Por Marcia Esteves Agostinho*
No imaginário tradicional, namorar é uma espécie de “ensaio geral” para o casamento. Duas pessoas se conhecem, sentem atração, iniciam um namoro e, com o tempo, avaliam se há compatibilidade suficiente para dar um passo mais firme na direção de uma vida a dois. Esse percurso – conhecer, conviver, comprometer-se – parece linear e natural. Mas será que ele ainda é o único caminho possível?
Com as novas formas de conexão proporcionadas pela tecnologia, surgem histórias que invertem essa ordem. Imagine duas pessoas que se conhecem por um aplicativo, vivem em países diferentes e, depois de meses de conversa online e alguns dias intensos de convivência presencial, decidem se casar.
Não para realizar um sonho romântico idealizado, mas para poderem enfim ficar juntas – e aí sim começar a namorar no dia a dia da convivência. Esse é um “casar para namorar”: o compromisso formal antecede a intimidade prática.
Ambas as trajetórias nos convidam a repensar o papel do namoro hoje. No meu livro Por que casamos, afirmo que “o namoro serve para testar o quanto aquela pessoa pela qual nos sentimos atraídos pode nos completar. Serve para verificar se, de fato, temos vontade de assumir o compromisso de amar.” Em outras palavras, o namoro é uma experiência seletiva – não só de atração, mas de convivência, afeto e responsabilidade.
No entanto, a realidade contemporânea desafia essa sequência. Relações começam à distância, avançam em ritmo acelerado, e o compromisso pode surgir antes da rotina compartilhada. Isso significa que o namoro perdeu sua função?
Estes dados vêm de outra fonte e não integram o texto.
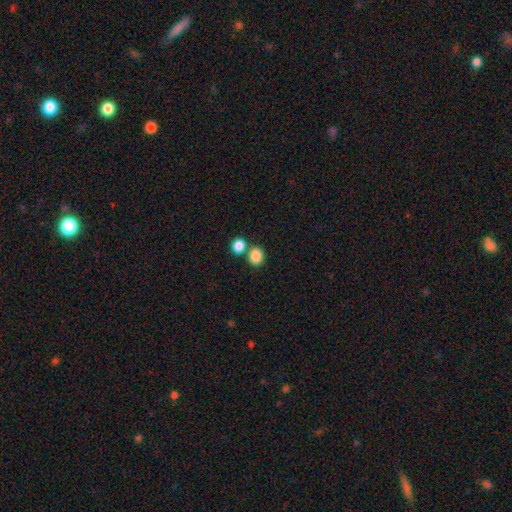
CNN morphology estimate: A smooth galaxy with no disk features (86%) that is round (67%). Merging: none (63%).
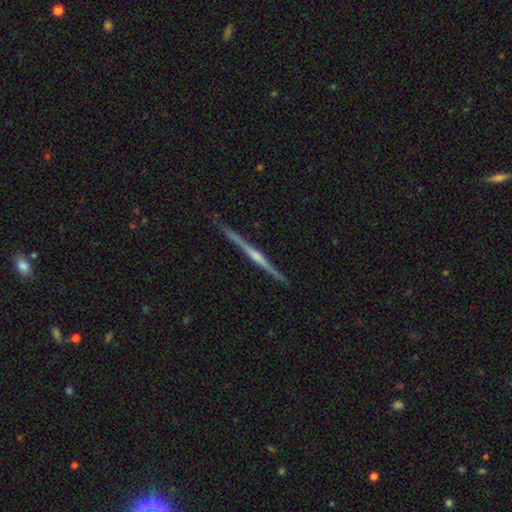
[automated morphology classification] featured or disk 81%, smooth 12%, star or artifact 7%. Down the decision tree: edge-on disk — yes (98%); edge-on bulge — rounded (72%); merging — none (91%).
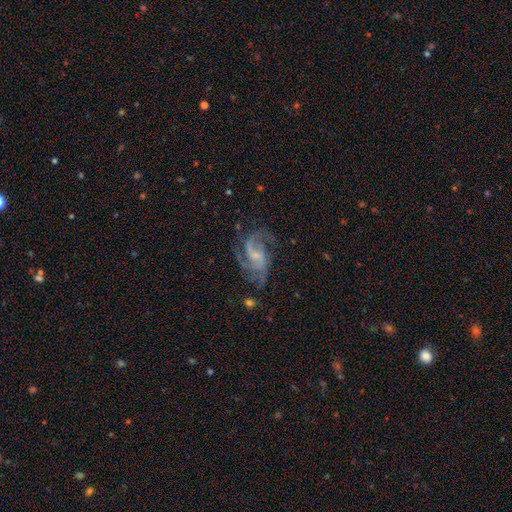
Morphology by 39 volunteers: Smooth or featured? featured or disk (100%)
Edge-on disk? no (95%)
Bar? no (57%)
Spiral arms? yes (97%)
Spiral winding? medium (58%)
Spiral arm count? 3 (44%)
Bulge size? small (65%)
Merging? none (59%)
Não. Significa que ele está se transformando. Em vez de ser apenas um rito de passagem antes do casamento, ele pode acontecer dentro do casamento – como uma fase de construção do vínculo, de descoberta mútua e de teste da convivência.
Essa mudança revela algo importante: mais do que uma etapa com começo, meio e fim, o namoro é uma disposição. Um estado de abertura para o outro, de curiosidade, de encantamento e cuidado. E essa disposição precisa existir tanto antes quanto depois do compromisso formal.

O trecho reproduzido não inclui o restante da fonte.